The simple answer as to why an electric vehicle is more efficient in urban use than on the highway, is because there is considerably less resistance to motion at lower speeds. Regenerative braking doesn't affect that at steady speeds, but it reduces the energy wastage in stop-go running. The regenerative system can never recover 100% of the energy though, so I presume there must be a break-even point somewhere: repeated rapid acceleration to the urban speed limit alternated with sharp braking might reduce the efficiency so it's less than steady speed running on the highway.

It's the other way round with ICE vehicles, because in town they are working below their most efficient speed, as well as the unrecoverable losses due to stop-go running, and idling when stationary.

Answer 3

From a layman's point of view, augmented by my owning of an electric vehicle, I offer a broader viewpoint.

ICE (infernal combustion engine) vehicles in stop-and-go traffic continue to use energy when slowing and when stopped. With either an automatic transmission or a manual transmission, the engine is operating for a portion of time at an inefficient rpm, using/wasting yet more energy.

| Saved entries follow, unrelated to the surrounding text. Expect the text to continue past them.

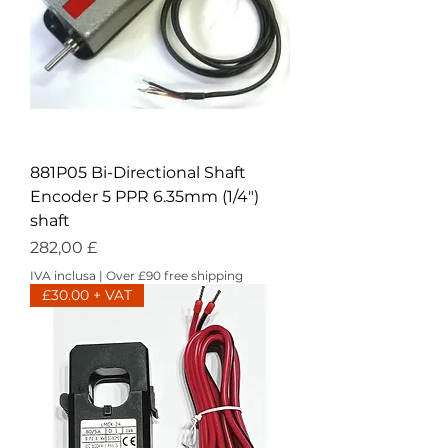
881P05 Bi-Directional Shaft
Encoder 5 PPR 6.35mm (1/4")
shaft
Prezzo
282,00 £
IVA inclusa
|
Over £90 free shipping
£30.00 + VAT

EVs have a much broader range of rpm for efficiency, although I've learned that I can max mine at about 45-50 mph. Even though that's a peak performance (economy) figure, the motor is quite efficient at most speeds.

As you've noted, regenerative braking is a factor as well. I've been able to return an estimated fifteen to twenty percent although the upper figure is rare. Still, a plus is good.

Fifteen percent isn't efficient enough to justify "pulsing" one's speed. It's great on the downhills, but it never returns the energy used to climb the hill.

One would also note that the aerodynamic drag of the vehicle is greater at high speeds, although this impacts both the ICE and EV type of transport.

I would place a higher value on the increased efficiency at low, stop and go speeds to reduced aero drag and no ICE type idling losses.